=== Bacaan yang Disediakan ===

>>

Tuesday, April 10, 2012

Budaya Suap di Departemen Agama


Beberapa pekan yang lalu, saya pergi ke salah satu kantor pemerintah. Sebuah departemen yang bila dilihat dari namanya saja, kita mungkin berpikir bahwa orang-orang yang berada di dalamnya (pejabat dan pegawainya) cukup berakhlak. DEPARTEMEN AGAMA (Maaf, saya terpaksa menyebutkannya).

Saya yang seorang guru honorer rela terpontang-panting mengurus berkas ke sana ke mari demi secercah harapan kehidupan. Di tengah  hujan deras, saya memacu gas motor agar tidak terlambat menyetor berkas. Alhasil, pakaianku basah karena air menembus jas hujanku. Tapi, saya tetap tersenyum. Hujan tak lekas menyurutkan semangatku untuk menyelesaikan urusan ini.

Dan tibalah pada saat saya harus berurusan dengan pegawai yang menangani kami, guru-guru tersertifikasi. Ada sesuatu yang berbeda dengan pegawai ini. Sungguh berbeda 180 derajat.  Ia tak lagi tersenyum seperti biasanya. Sikap dinginnya membuatku bingung. Ada apa gerangan? Kesalahan apa yang telah kuperbuat sehingga ia menandatangani berkasku dengan sikap seolah begitu kesal kepadaku?

Sedikit tersadar ketika salah satu rekan guru dari sekolah lain bertanya apakah saya punya amplop. Saya balik bertanya, “Loh, amplop untuk apa?” Dia menjawab, “Sedikit pembeli rokok untuk pak B.” Yang dimaksud rekanku tadi adalah pegawai yang tadi.

<<

=== Informasi yang Ditampilkan ===
>>

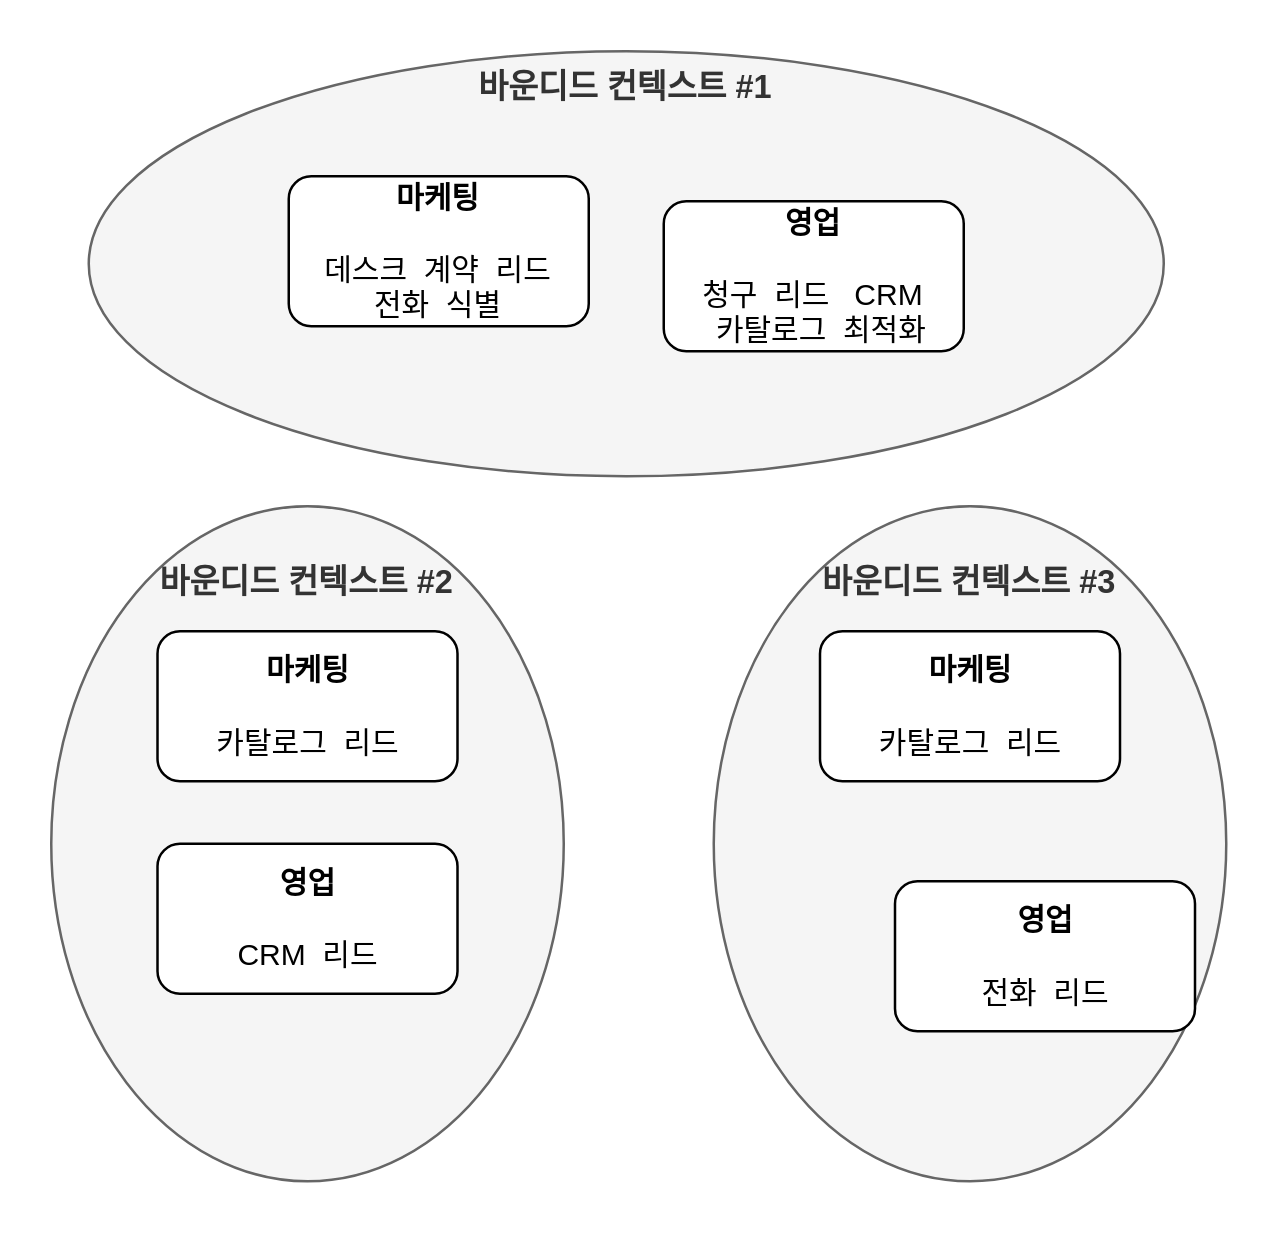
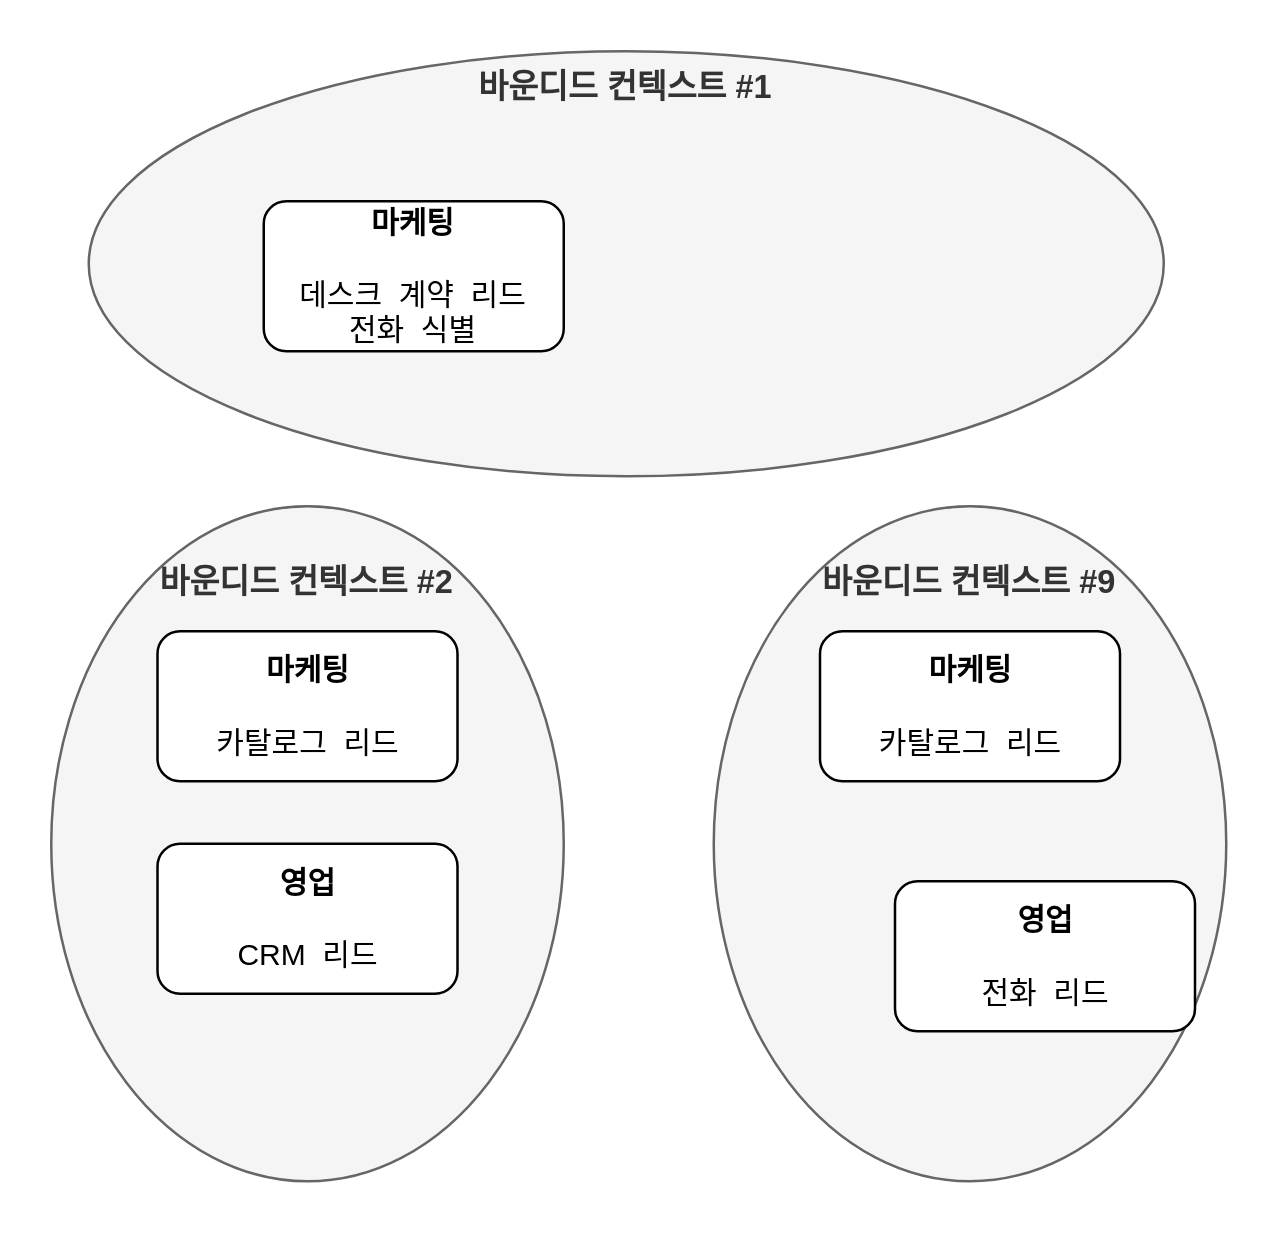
  <mxCell id="0" />
  <mxCell id="1" parent="0" />
  <mxCell id="2" value="&lt;div&gt;&lt;font style=&quot;font-size: 13px;&quot;&gt;&lt;b&gt;&lt;br&gt;&lt;/b&gt;&lt;/font&gt;&lt;/div&gt;&lt;font style=&quot;font-size: 13px;&quot;&gt;&lt;b&gt;&lt;div&gt;&lt;b style=&quot;background-color: transparent; color: light-dark(rgb(51, 51, 51), rgb(193, 193, 193));&quot;&gt;바운디드 컨텍스트 #2&lt;/b&gt;&lt;/div&gt;&lt;/b&gt;&lt;/font&gt;" style="ellipse;whiteSpace=wrap;html=1;fillColor=#f5f5f5;fontColor=#333333;strokeColor=#666666;verticalAlign=top;" vertex="1" parent="1"><mxGeometry x="20" y="202" width="205" height="270" as="geometry" /></mxCell>
- <mxCell id="3" value="&lt;div&gt;&lt;b&gt;&lt;font style=&quot;font-size: 13px;&quot;&gt;&lt;br&gt;&lt;/font&gt;&lt;/b&gt;&lt;/div&gt;&lt;b&gt;&lt;font style=&quot;font-size: 13px;&quot;&gt;바운디드 컨텍스트 #3&lt;/font&gt;&lt;/b&gt;" style="ellipse;whiteSpace=wrap;html=1;fillColor=#f5f5f5;fontColor=#333333;strokeColor=#666666;verticalAlign=top;" vertex="1" parent="1"><mxGeometry x="285" y="202" width="205" height="270" as="geometry" /></mxCell>
+ <mxCell id="3" value="&lt;div&gt;&lt;b&gt;&lt;font style=&quot;font-size: 13px;&quot;&gt;&lt;br&gt;&lt;/font&gt;&lt;/b&gt;&lt;/div&gt;&lt;b&gt;&lt;font style=&quot;font-size: 13px;&quot;&gt;바운디드 컨텍스트 #9&lt;/font&gt;&lt;/b&gt;" style="ellipse;whiteSpace=wrap;html=1;fillColor=#f5f5f5;fontColor=#333333;strokeColor=#666666;verticalAlign=top;" vertex="1" parent="1"><mxGeometry x="285" y="202" width="205" height="270" as="geometry" /></mxCell>
  <mxCell id="4" value="&lt;b&gt;&lt;font style=&quot;font-size: 13px;&quot;&gt;바운디드 컨텍스트 #1&lt;/font&gt;&lt;/b&gt;" style="ellipse;whiteSpace=wrap;html=1;fillColor=#f5f5f5;fontColor=#333333;strokeColor=#666666;verticalAlign=top;" vertex="1" parent="1"><mxGeometry x="35" y="20" width="430" height="170" as="geometry" /></mxCell>
- <mxCell id="5" value="&lt;b&gt;마케팅&lt;/b&gt;&lt;div&gt;&lt;br&gt;&lt;/div&gt;&lt;div&gt;데스크&amp;nbsp; 계약&amp;nbsp; 리드&lt;/div&gt;&lt;div&gt;전화&amp;nbsp; 식별&lt;/div&gt;" style="rounded=1;whiteSpace=wrap;html=1;" vertex="1" parent="1"><mxGeometry x="115" y="70" width="120" height="60" as="geometry" /></mxCell>
- <mxCell id="6" value="&lt;b&gt;영업&lt;/b&gt;&lt;div&gt;&lt;br&gt;&lt;/div&gt;&lt;div&gt;청구&amp;nbsp; 리드&amp;nbsp; &amp;nbsp;CRM&lt;/div&gt;&lt;div&gt;&amp;nbsp; 카탈로그&amp;nbsp; 최적화&lt;/div&gt;" style="rounded=1;whiteSpace=wrap;html=1;" vertex="1" parent="1"><mxGeometry x="265" y="80" width="120" height="60" as="geometry" /></mxCell>
+ <mxCell id="5" value="&lt;b&gt;마케팅&lt;/b&gt;&lt;div&gt;&lt;br&gt;&lt;/div&gt;&lt;div&gt;데스크&amp;nbsp; 계약&amp;nbsp; 리드&lt;/div&gt;&lt;div&gt;전화&amp;nbsp; 식별&lt;/div&gt;" style="rounded=1;whiteSpace=wrap;html=1;" vertex="1" parent="1"><mxGeometry x="105" y="80" width="120" height="60" as="geometry" /></mxCell>
  <mxCell id="7" value="&lt;b&gt;마케팅&lt;/b&gt;&lt;div&gt;&lt;br&gt;&lt;/div&gt;&lt;div&gt;카탈로그&amp;nbsp; 리드&lt;/div&gt;" style="rounded=1;whiteSpace=wrap;html=1;" vertex="1" parent="1"><mxGeometry x="62.5" y="252" width="120" height="60" as="geometry" /></mxCell>
  <mxCell id="8" value="&lt;b&gt;영업&lt;/b&gt;&lt;div&gt;&lt;br&gt;&lt;/div&gt;&lt;div&gt;CRM&amp;nbsp; 리드&lt;/div&gt;" style="rounded=1;whiteSpace=wrap;html=1;" vertex="1" parent="1"><mxGeometry x="62.5" y="337" width="120" height="60" as="geometry" /></mxCell>
  <mxCell id="9" value="&lt;b&gt;마케팅&lt;/b&gt;&lt;div&gt;&lt;br&gt;&lt;/div&gt;&lt;div&gt;카탈로그&amp;nbsp; 리드&lt;/div&gt;" style="rounded=1;whiteSpace=wrap;html=1;" vertex="1" parent="1"><mxGeometry x="327.5" y="252" width="120" height="60" as="geometry" /></mxCell>
  <mxCell id="10" value="&lt;b&gt;영업&lt;/b&gt;&lt;div&gt;&lt;br&gt;&lt;/div&gt;&lt;div&gt;전화&amp;nbsp; 리드&lt;/div&gt;" style="rounded=1;whiteSpace=wrap;html=1;" vertex="1" parent="1"><mxGeometry x="357.5" y="352" width="120" height="60" as="geometry" /></mxCell>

<<

=== Daftar Tugas ===
- a) Dalam bacaan tentang budaya suap di Departemen Agama, apa kata rekan guru dari sekolah lain tentang kegunaan amplop itu?
- b) Teruskan bacaan tentang budaya suap di Departemen Agama setelah kalimat terakhirnya.

=== Jawaban Berikut ===
- a) Amplop itu untuk sedikit pembeli rokok bagi Pak B, pegawai yang menangani berkas guru-guru tersertifikasi.

- b)
Akhirnya saya memberanikan diri untuk bertanya pada salah satu rekan yang berasal dari sekolah yang sama denganku. Saya pun menceritakan kejadian tentang pegawai tadi. Rekanku itu menjawab sambil tertawa, “Oh, itu artinya dia menunggu sesuatu.”

Waktu itu saya berpikir sejenak, kemudian langsung tersadar dan mengerti. Intinya tidak ada yang gratis di dunia ini. No money no smile. Saya baru tahu kalau selama ini kebanyakan guru yang tersertifikasi melalui departemen ini rupanya memberi setoran kepada pegawai-pegawai yang bersangkutan dengan mereka. Ada yang menyebutnya sebagai tanda terima kasih, ada pula yang menyebutnya sebagai pelicin. Ini sudah jadi rahasia umum. Hanya saja saya yang terlalu lugu dan polos.

Sungguh memprihatinkan Negeriku ini. Sogok menyogok sudah menjadi budaya yang mengakar dan melebar. Yang menyogok dan yang disogok sudah tidak punya rasa malu, terlebih lagi rasa takut kepada Tuhan.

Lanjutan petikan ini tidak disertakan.